Una partita giocata ad alto ritmo e un palazzetto che non ha mai smesso di incitare una squadra che ha lottato fino all’ultimo non bastano. Nel terzo quarto un’espulsione ha privato Bergamo di un elemento chiave come Williams che, uscendo dal campo, ha sputato sul parquet.
Nel primo quarto Udom, Williams e Loro spingono gli ospiti su 4-13. Ferrari corre ai ripari e trova un Aromando trascinatore che implementa il canestro in apertura di Curry – malconcio non avrebbe dovuto giocare per un problema alla mano – e la schiacciata di Galmarini mettendo 2 bombe consecutive e un canestro dopo un rimbalzo offensivo che avvicinano Mestre. La bomba di un Bonacini molto positivo porta la Gemini a contatto a fine primo quarto.
In apertura del secondo tempino Mestre ancora con Bonacini firma la tripla del pari: si apre uno squarcio di partita in cui si va punto a punto con Mestre brava a colpire ancora con Bonacini, Giordano e Aromando. Bergamo tenta un allungo con Harrison che firma il 31-35 ma subito capitan Aromando replica con una nuova tripla cui fa seguito Giordano con un contropiede che vale il nuovo sorpasso. La Gemini rientra negli spogliatoi avanti di 1.
Il terzo quarto si apre con un rimbalzo offensivo di Stewart che si traduce nel +3 Gemini subito replicato dal bel gesto atletico del tape in con schiacciata di Loro. Bergamo conquista il rimbalzo e Williams se la prende con gli arbitri: espulsione. Mestre allunga segnando i 2 liberi per il tecnico con Bechi e quindi spinta da Curry, Bechi e da una tripla di Stewart allunga fino al 49-41, con Bergamo capace di rispondere con Loro da 3. Un fallo e vale di Giordano sommato a una sua penetrazione nonché a un’entrata di Bechi e a un’altra tripla di Stewart permettono a Mestre di andare sul 58-46, con ospiti che però riescono a restare attaccati alla partita con Udom e Loro e il solito Harrison. Mestre è sempre viva con 3 liberi realizzati da Stewart e con Aromando che mette una tripla sulla sirena di fine quarto che vale il 64-55.
Nell’ultimo periodo la Gemini apre con la bomba di Reggiani del nuovo +12 ma subito gli risponde Udom cui ribatte Curry con l’ennesima tripla. Nel momento più delicato per gli ospiti Udom trova 4 punti consecutivi che graffiano, Mestre non trova il canestro e ancora Harrison colpisce dalla lunga insieme a Loro che trova anche il fallo, pescando un’azione da 4 punti, con gara nuovamente sul filo dell’equilibrio. Un’incredibile bomba di Curry che segna fuori equilibrio e 2 liberi di Bechi rimandano Mestre sul 75-71, dall’altra parte però la serata di Udom è delle migliori e Bergamo ribalta ancora aprendo un rush finale dove si va punto a punto. Bonacini e Aromando tengono Mestre a contatto. Harrison mette a segno 5 liberi nel momento decisivo del match. Bonacini a 58’’ dalla sirena mette il nuovo -2 (85-87) con gara apertissima. Nel finale però il rimbalzo offensivo premia Bergamo che raccoglie 2 punti che sarebbero stati molto utili per la corsa salvezza dei ragazzi terribili.
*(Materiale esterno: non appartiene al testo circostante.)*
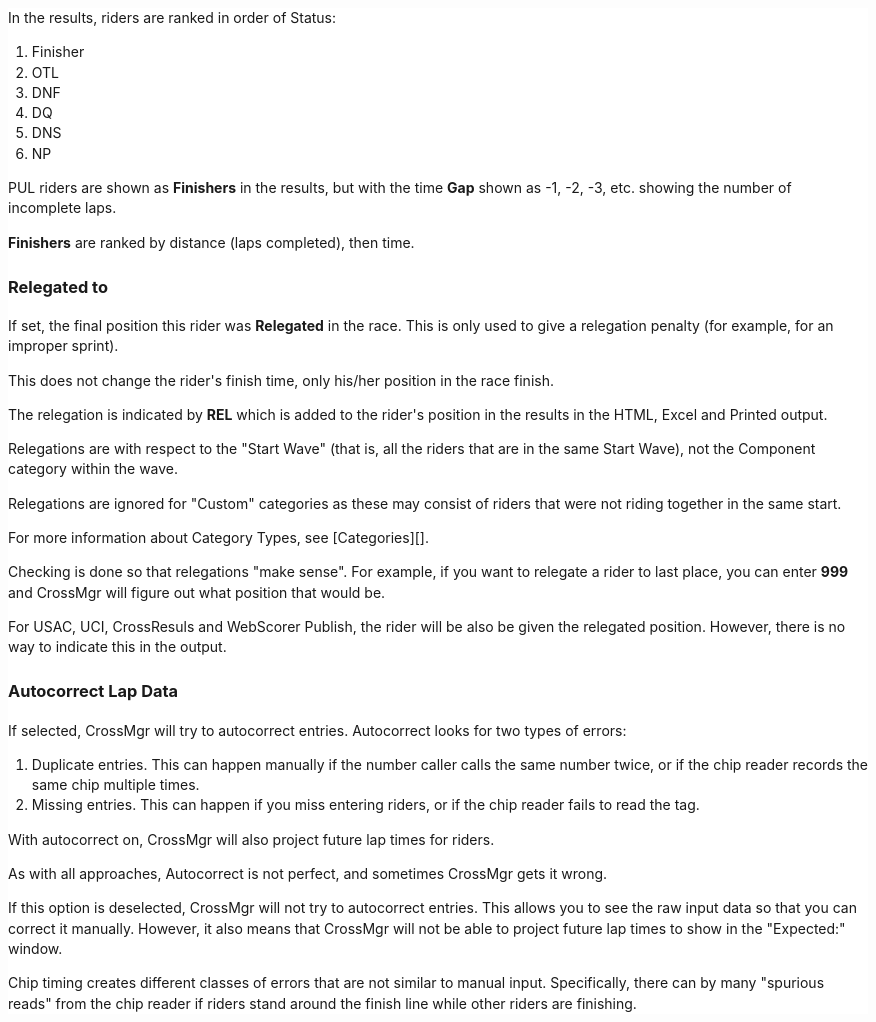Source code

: In the results, riders are ranked in order of Status: 

1. Finisher
1. OTL
1. DNF
1. DQ
1. DNS
1. NP

PUL riders are shown as __Finishers__ in the results, but with the time __Gap__ shown as -1, -2, -3, etc. showing the number of incomplete laps.

__Finishers__ are ranked by distance (laps completed), then time.

### Relegated to
If set, the final position this rider was __Relegated__ in the race.
This is only used to give a relegation penalty (for example, for an improper sprint).

This does not change the rider's finish time, only his/her position in the race finish.

The relegation is indicated by __REL__ which is added to the rider's position in the results in the HTML, Excel and Printed output.

Relegations are with respect to the "Start Wave" (that is, all the riders that are in the same Start Wave), not the Component category within the wave.

Relegations are ignored for "Custom" categories as these may consist of riders that were not riding together in the same start.

For more information about Category Types, see [Categories][].

Checking is done so that relegations "make sense".  For example, if you want to relegate a rider to last place, you can enter __999__ and CrossMgr will figure out what position that would be.

For USAC, UCI, CrossResuls and WebScorer Publish, the rider will be also be given the relegated position.
However, there is no way to indicate this in the output.

### Autocorrect Lap Data
If selected, CrossMgr will try to autocorrect entries.
Autocorrect looks for two types of errors:

1. Duplicate entries.  This can happen manually if the number caller calls the same number twice, or if the chip reader records the same chip multiple times.
1. Missing entries.  This can happen if you miss entering riders, or if the chip reader fails to read the tag.

With autocorrect on, CrossMgr will also project future lap times for riders.

As with all approaches, Autocorrect is not perfect, and sometimes CrossMgr gets it wrong.

If this option is deselected, CrossMgr will not try to autocorrect entries.  This allows you to see the raw input data so that you can correct it manually.
However, it also means that CrossMgr will not be able to project future lap times to show in the "Expected:" window.

Chip timing creates different classes of errors that are not similar to manual input.  Specifically, there can by many "spurious reads" from the chip reader if riders stand around the finish line while other riders are finishing.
Malgrado lo stop guardare avanti con ottimismo è doveroso perché, in una serata che non produce punti, si può ripartire dal fatto che la squadra si è rivista carica e vogliosa di lottare come sempre è successo nel meraviglioso girone di andata: a tutto ciò va aggiunto l’arrivo di Parravicini, frutto della spinta del Consorzio, un innesto che può solo che fare bene.
Gemini Mestre 85
Gruppo Mascio Bergamo 90
GEMINI MESTRE: Giordano 10, Curry 10, Bechi 11, Galmarini 2, Porcu ne, Scarponi ne, Stewart 11, Kajividi ne, Bizzotto ne, Reggiani 5, Bonacini 17, Aromando 19. All.: Ferrari.
GRUPPO MASCIO BERGAMO: Williams 7, Bosso ne, Harrison 37, Piccirilli, Loro 18, Bogliardi, Nobili, Udom 22, Pollone 2, Lombardi 4. All.: Ramagli.
ARBITRI: Ursi, Cheriscla, Giunti.
NOTE: parziali 15-18, 38-37, 64-55. Espulso per doppio tecnico Williams dopo 3’ sul 40-39 terzo quarto, usciti per 5 falli Aromando a 29’’ e Galmarini a 11’’ dalla sirena. Tiri liberi Gemini 17/19 – Gruppo Mascio 29/33, da 3 12/34 – 11/26, rimbalzi 38-45.